Google non dovrà vendere Chrome ma fornirà i suoi dati ai rivali

Google non dovrà vendere il suo browser e motore di ricerca Chrome. Lo ha stabilito martedì un giudice federale statunitense.
La decisione è arrivata dopo che al colosso informatico era stato ordinato di vendere il browser, in un tentativo di ridurre il monopolio di Google. La sentenza respinge i tentativi del governo di Donald Trump di aumentare la competizione nel settore tecnologico del paese e imporre restrizioni all'operato del motore di ricerca.
La sentenza probabilmente avrà effetti su tutto il settore tecnologico, in un periodo in cui l'intelligenza artificiale sta trasformando l'industria. Sistemi come ChatGPT e Perplexity cercano infatti di mettere in discussione la posizione dominante di Google come principale punto di accesso a internet attraverso le ricerche.
Le innovazioni e la concorrenza innescate dall’intelligenza artificiale hanno anche influenzato l’approccio del giudice alle misure adottate nella causa antitrust intentata cinque anni fa dalla prima amministrazione Trump e poi portata avanti anche dal governo di Joe Biden.
«Diversamente dai casi tipici in cui il compito del tribunale è risolvere una controversia basata su fatti storici, qui al tribunale viene chiesto di guardare nella sfera di cristallo e prevedere il futuro. Non proprio il punto forte di un giudice», ha scritto il giudice distrettuale di Washington D.C. Amit Mehta.
Google dovrà fornire dati sulle ricerche ai rivali
Il giudice ha anche respinto la richiesta del Dipartimento di Giustizia degli Stati Uniti di obbligare Google a vendere il suo popolare browser Chrome.
Secondo la sentenza non c'erano prove sufficienti che il browser fosse un elemento essenziale per il monopolio di Google, rendendo la cessione "inadatta al caso".
Il giudice ha invece ordinato a Google di rendere accessibili alcuni database che contengono informazioni riservate sulle ricerche degli utenti. Questi dati hanno finora fornito a Google un vantaggio apparentemente incolmabile.

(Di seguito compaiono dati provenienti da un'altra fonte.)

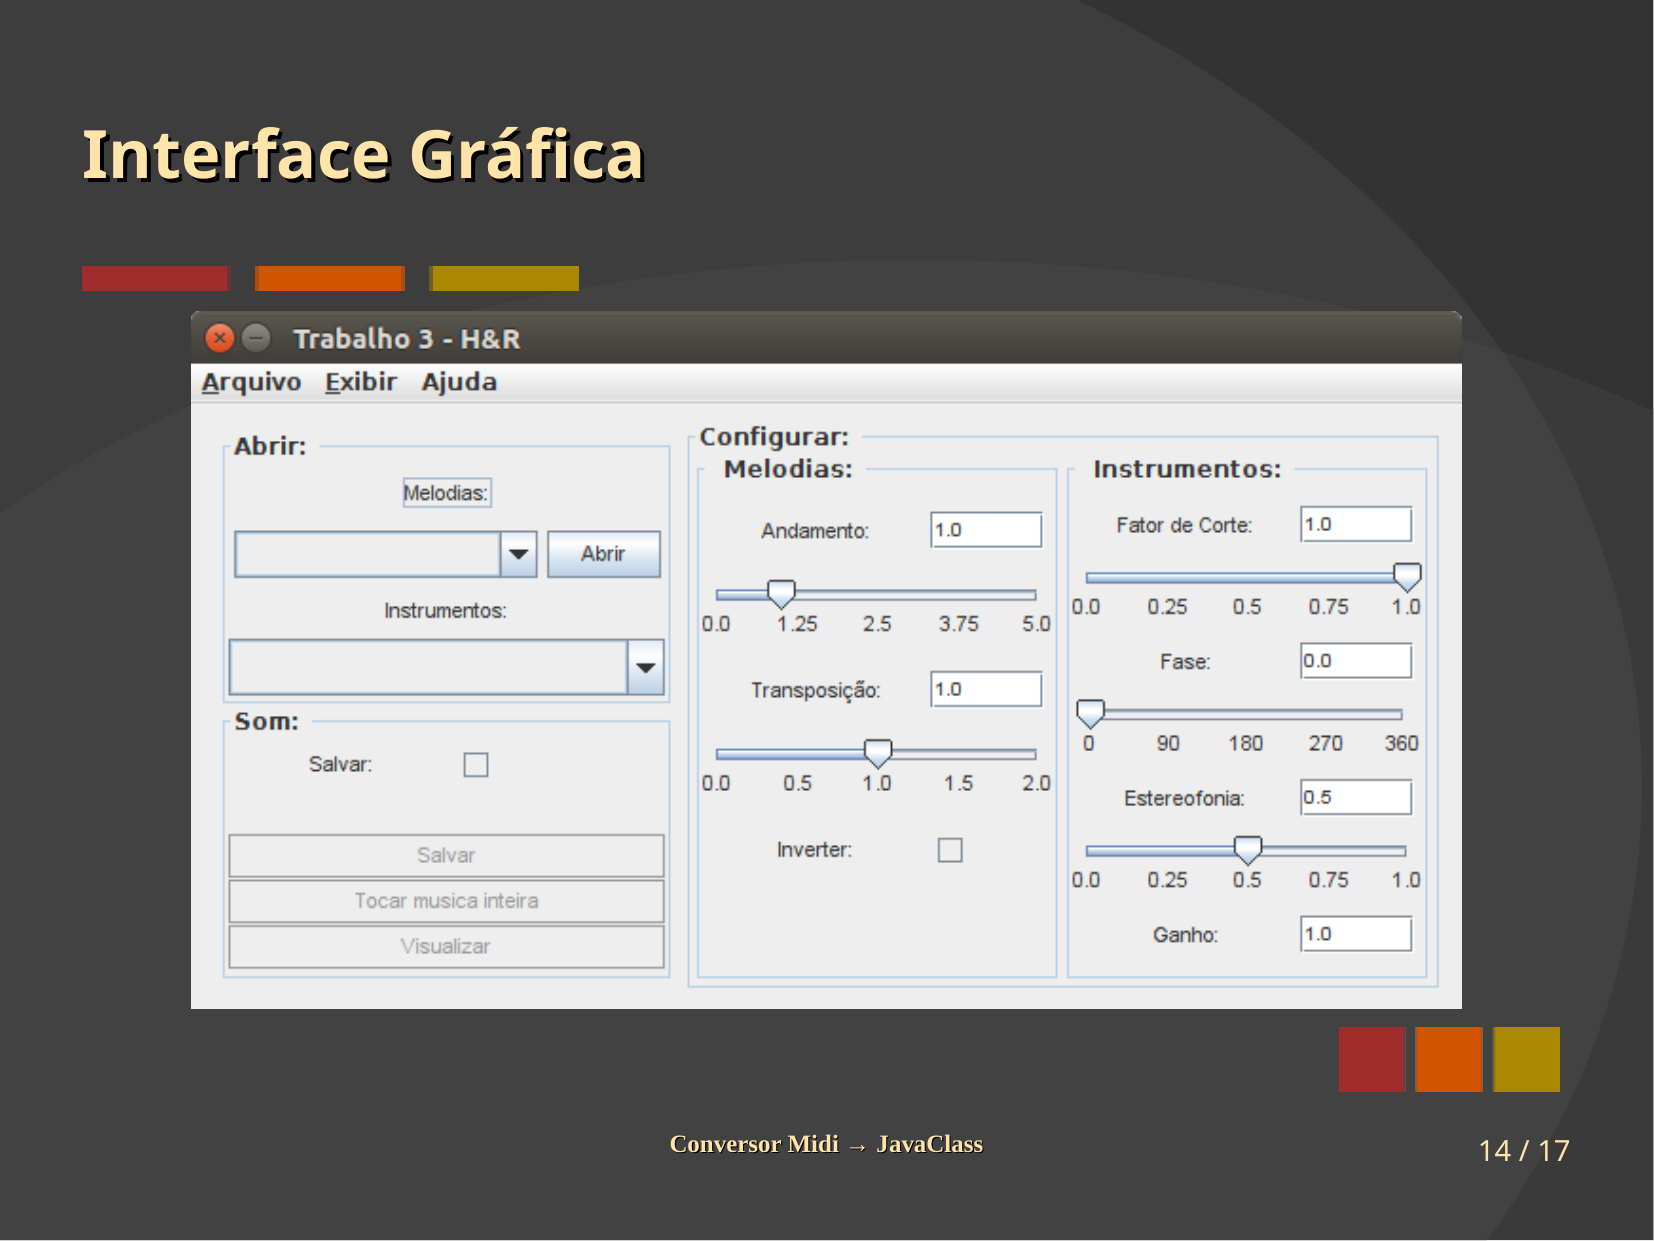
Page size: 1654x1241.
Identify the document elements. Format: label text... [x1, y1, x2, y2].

picture [1339, 1027, 1560, 1092]
picture [82, 266, 579, 291]
title Interface Gráfica [82, 49, 1571, 257]
picture [191, 311, 1462, 1009]
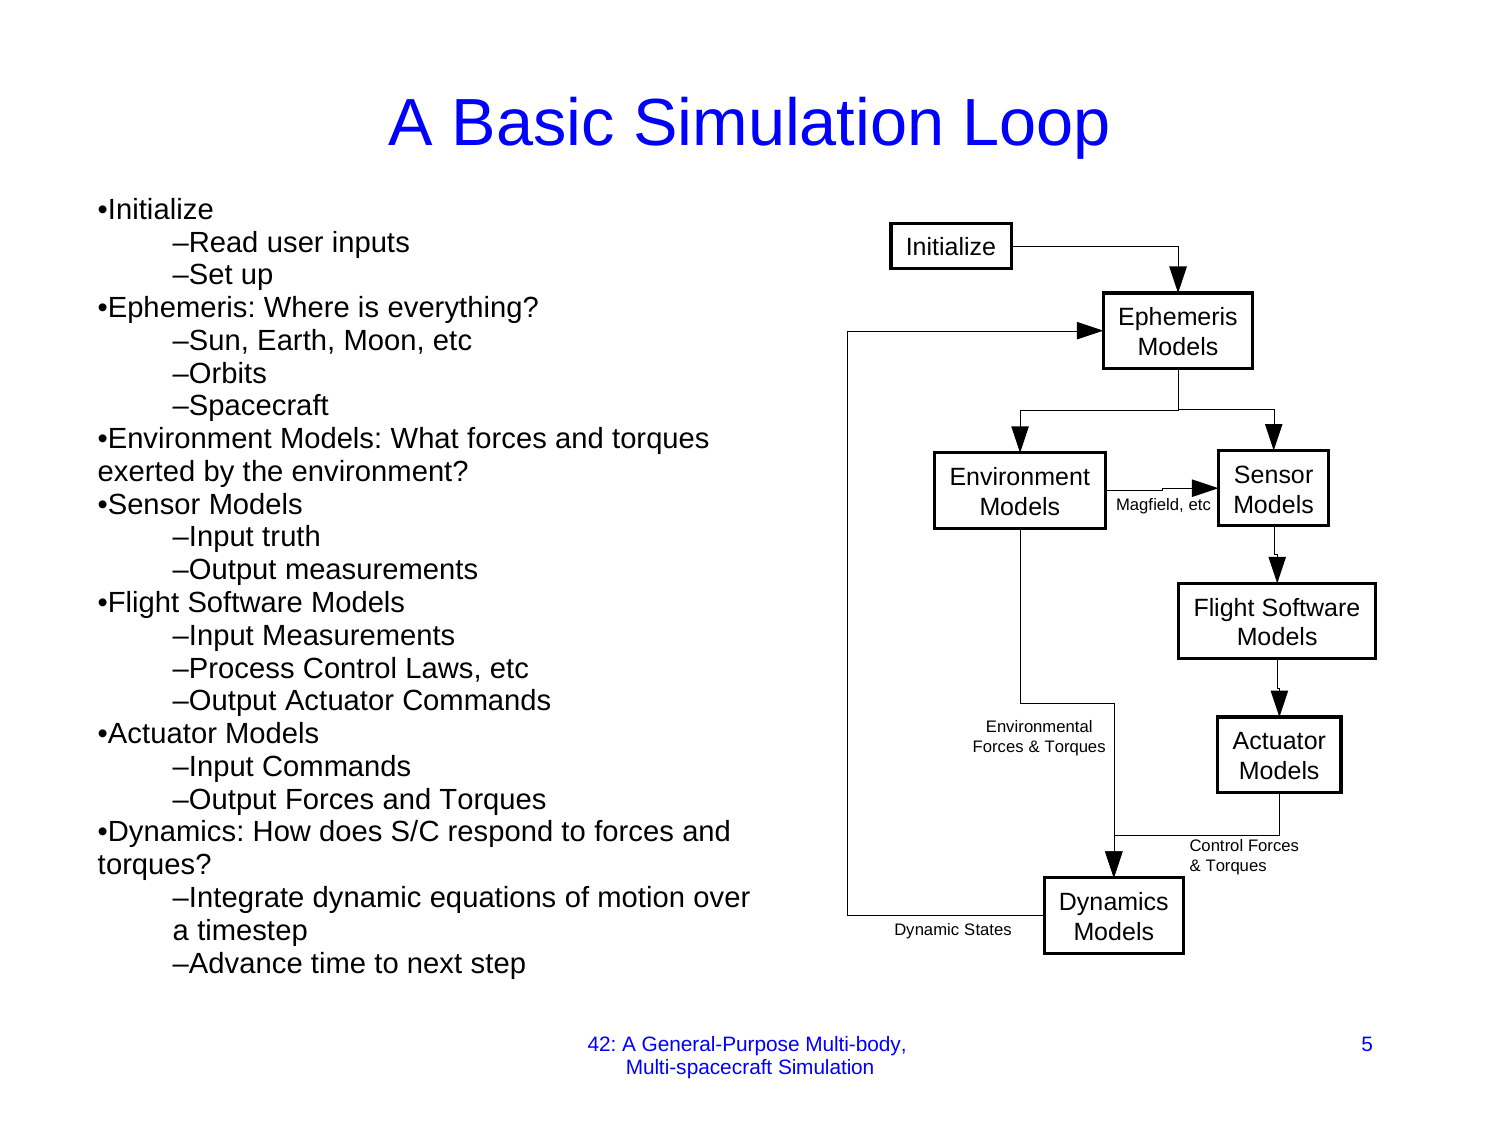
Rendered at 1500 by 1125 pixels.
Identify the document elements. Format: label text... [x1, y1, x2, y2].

text_box Control Forces & Torques [1174, 827, 1315, 883]
text_box Dynamic States [879, 916, 1027, 947]
text_box Dynamic States [879, 911, 1027, 915]
text_box Environment Models [934, 452, 1106, 529]
title A Basic Simulation Loop [112, 29, 1388, 217]
text_box Control Forces & Torques [1174, 827, 1279, 835]
text_box Environmental Forces & Torques [957, 708, 1114, 764]
text_box Dynamics Models [1044, 877, 1184, 954]
text_box Sensor Models [1218, 450, 1329, 526]
text_box Ephemeris Models [1103, 292, 1253, 369]
text_box Initialize [890, 223, 1012, 269]
text_box Flight Software Models [1178, 583, 1376, 659]
list Initialize Read user inputs Set up Ephemeris: Where is everything? Sun, Earth, Moon, etc Orbits Spacecraft Environment Models: What forces and torques exerted by the environment? Sensor Models Input truth Output measurements Flight Software Models Input Measurements Process Control Laws, etc Output Actuator Commands Actuator Models Input Commands Output Forces and Torques Dynamics: How does S/C respond to forces and torques? Integrate dynamic equations of motion over a timestep Advance time to next step [82, 192, 772, 849]
text_box Actuator Models [1217, 717, 1342, 793]
text_box Magfield, etc [1101, 486, 1227, 522]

Google dovrà fornire ai suoi rivali attuali e futuri l'accesso ad alcuni segreti industriali, come i dati immagazzinati dal suo motore di ricerca, usati per migliorare la qualità dei risultati offerti agli utenti.
Si tratta di una misura a cui l'azienda si era opposta con forza, sostenendo che fosse ingiusta e che avrebbe aumentato i rischi per la privacy e la sicurezza dei miliardi di persone.
Le reazioni
Il capo dell'antitrust del Dipartimento di Giustizia statunitense, Gail Slater, ha definito la sentenza "una grande vittoria per il popolo americano", anche se l'agenzia non ha ottenuto tutto ciò che aveva richiesto.
In un comunicato, Google ha invece rivendicato la sentenza come una propria vittoria. La decisione "riconosce quanto il settore sia cambiato grazie all'intelligenza artificiale, che offre molti più modi per trovare informazioni", ha scritto Lee-Anne Mulholland, vicepresidente degli affari normativi di Google.
"Questo sottolinea ciò che abbiamo detto fin dalla presentazione del caso nel 2020: La concorrenza è intensa e le persone possono scegliere facilmente i servizi che desiderano" ha affermato Mulholland.
Chrome è un prodotto ambito
Chrome sarebbe stato un bene molto ambito se il giudice avesse costretto Google a metterlo all’asta. Il mese scorso Perplexity ha presentato un'offerta di 34,5 miliardi di dollari (29,6 miliardi di euro) per acquistare il browser. Anche OpenAI, proprietaria di ChatGPT, si era detta interessata all'acquisto.
Ma il giudice ha deciso che obbligare Google a fornire i suoi dati a rivali come DuckDuckGo, Bing e altri offrirà il modo migliore e più equo per promuovere la concorrenza.